▶ DIRECTIVE
Rewrite the lines below from the one containing "scientific name: Bufo bufo" through the one containing "order: Cucurbitales", swapping every "common name" for "vernacular name" and leaving everything else as it is. Give only that stretch.

▶ LISTED ENTRIES
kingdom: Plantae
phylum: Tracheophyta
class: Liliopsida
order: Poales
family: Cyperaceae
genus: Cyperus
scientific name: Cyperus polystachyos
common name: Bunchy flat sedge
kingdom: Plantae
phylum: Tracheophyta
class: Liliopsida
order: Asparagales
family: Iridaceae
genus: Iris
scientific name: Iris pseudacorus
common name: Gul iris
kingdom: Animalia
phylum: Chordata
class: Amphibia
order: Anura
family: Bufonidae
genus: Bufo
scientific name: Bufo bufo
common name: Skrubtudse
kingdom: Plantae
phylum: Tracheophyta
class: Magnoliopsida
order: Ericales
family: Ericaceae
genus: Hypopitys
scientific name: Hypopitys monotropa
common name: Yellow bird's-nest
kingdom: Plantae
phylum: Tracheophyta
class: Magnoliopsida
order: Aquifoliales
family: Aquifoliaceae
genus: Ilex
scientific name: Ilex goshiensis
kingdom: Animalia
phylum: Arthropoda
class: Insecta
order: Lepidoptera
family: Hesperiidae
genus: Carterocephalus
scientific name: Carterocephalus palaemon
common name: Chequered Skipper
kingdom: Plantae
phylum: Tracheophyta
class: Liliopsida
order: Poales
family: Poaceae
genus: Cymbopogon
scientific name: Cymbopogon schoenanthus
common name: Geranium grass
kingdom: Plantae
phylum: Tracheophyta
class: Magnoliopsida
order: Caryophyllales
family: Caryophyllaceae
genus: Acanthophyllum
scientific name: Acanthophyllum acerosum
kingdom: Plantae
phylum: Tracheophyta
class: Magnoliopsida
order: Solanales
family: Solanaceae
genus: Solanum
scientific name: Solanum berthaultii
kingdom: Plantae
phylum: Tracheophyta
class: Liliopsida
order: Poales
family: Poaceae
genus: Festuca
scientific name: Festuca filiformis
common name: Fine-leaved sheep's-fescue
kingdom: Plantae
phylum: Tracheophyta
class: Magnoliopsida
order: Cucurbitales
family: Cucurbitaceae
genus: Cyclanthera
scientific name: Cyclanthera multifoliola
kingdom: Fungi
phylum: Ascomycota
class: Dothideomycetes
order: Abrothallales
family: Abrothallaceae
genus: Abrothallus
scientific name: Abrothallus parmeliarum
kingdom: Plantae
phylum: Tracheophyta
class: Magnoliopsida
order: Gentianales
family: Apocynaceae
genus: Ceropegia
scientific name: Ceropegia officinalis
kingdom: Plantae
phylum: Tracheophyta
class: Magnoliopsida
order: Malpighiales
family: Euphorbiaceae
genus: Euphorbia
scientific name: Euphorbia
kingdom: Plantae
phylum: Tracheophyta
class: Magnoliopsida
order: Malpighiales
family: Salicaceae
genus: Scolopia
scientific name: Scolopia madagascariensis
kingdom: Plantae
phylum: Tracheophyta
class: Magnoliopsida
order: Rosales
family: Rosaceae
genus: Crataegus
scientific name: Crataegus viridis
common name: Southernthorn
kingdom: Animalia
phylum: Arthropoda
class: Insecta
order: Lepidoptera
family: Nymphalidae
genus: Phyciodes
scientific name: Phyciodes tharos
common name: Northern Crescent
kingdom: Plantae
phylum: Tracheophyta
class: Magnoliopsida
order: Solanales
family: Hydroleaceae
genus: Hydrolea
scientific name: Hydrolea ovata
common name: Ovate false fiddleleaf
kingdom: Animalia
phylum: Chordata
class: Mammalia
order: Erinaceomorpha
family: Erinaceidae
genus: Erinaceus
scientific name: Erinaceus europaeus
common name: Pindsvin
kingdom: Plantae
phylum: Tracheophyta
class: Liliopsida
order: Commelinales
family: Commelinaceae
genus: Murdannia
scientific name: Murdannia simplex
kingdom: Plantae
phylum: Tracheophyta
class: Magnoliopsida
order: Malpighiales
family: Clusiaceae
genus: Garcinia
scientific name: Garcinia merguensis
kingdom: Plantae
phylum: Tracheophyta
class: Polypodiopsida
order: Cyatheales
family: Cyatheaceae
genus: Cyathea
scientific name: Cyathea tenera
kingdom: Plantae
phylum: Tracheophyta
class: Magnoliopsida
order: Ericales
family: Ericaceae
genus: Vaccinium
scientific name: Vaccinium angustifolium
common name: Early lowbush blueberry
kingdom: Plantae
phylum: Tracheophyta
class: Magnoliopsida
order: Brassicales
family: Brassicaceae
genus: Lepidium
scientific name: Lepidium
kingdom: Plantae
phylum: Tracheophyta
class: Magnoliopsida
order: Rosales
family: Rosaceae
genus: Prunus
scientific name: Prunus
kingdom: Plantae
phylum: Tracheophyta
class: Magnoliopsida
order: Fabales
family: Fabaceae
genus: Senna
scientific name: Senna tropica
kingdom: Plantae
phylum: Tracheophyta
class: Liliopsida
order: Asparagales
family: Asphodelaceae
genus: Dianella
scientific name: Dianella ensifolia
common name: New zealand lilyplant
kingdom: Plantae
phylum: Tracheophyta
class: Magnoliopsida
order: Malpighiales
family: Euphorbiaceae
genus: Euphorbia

▶ RESPONSE TO THE EXERCISE
scientific name: Bufo bufo
vernacular name: Skrubtudse
kingdom: Plantae
phylum: Tracheophyta
class: Magnoliopsida
order: Ericales
family: Ericaceae
genus: Hypopitys
scientific name: Hypopitys monotropa
vernacular name: Yellow bird's-nest
kingdom: Plantae
phylum: Tracheophyta
class: Magnoliopsida
order: Aquifoliales
family: Aquifoliaceae
genus: Ilex
scientific name: Ilex goshiensis
kingdom: Animalia
phylum: Arthropoda
class: Insecta
order: Lepidoptera
family: Hesperiidae
genus: Carterocephalus
scientific name: Carterocephalus palaemon
vernacular name: Chequered Skipper
kingdom: Plantae
phylum: Tracheophyta
class: Liliopsida
order: Poales
family: Poaceae
genus: Cymbopogon
scientific name: Cymbopogon schoenanthus
vernacular name: Geranium grass
kingdom: Plantae
phylum: Tracheophyta
class: Magnoliopsida
order: Caryophyllales
family: Caryophyllaceae
genus: Acanthophyllum
scientific name: Acanthophyllum acerosum
kingdom: Plantae
phylum: Tracheophyta
class: Magnoliopsida
order: Solanales
family: Solanaceae
genus: Solanum
scientific name: Solanum berthaultii
kingdom: Plantae
phylum: Tracheophyta
class: Liliopsida
order: Poales
family: Poaceae
genus: Festuca
scientific name: Festuca filiformis
vernacular name: Fine-leaved sheep's-fescue
kingdom: Plantae
phylum: Tracheophyta
class: Magnoliopsida
order: Cucurbitales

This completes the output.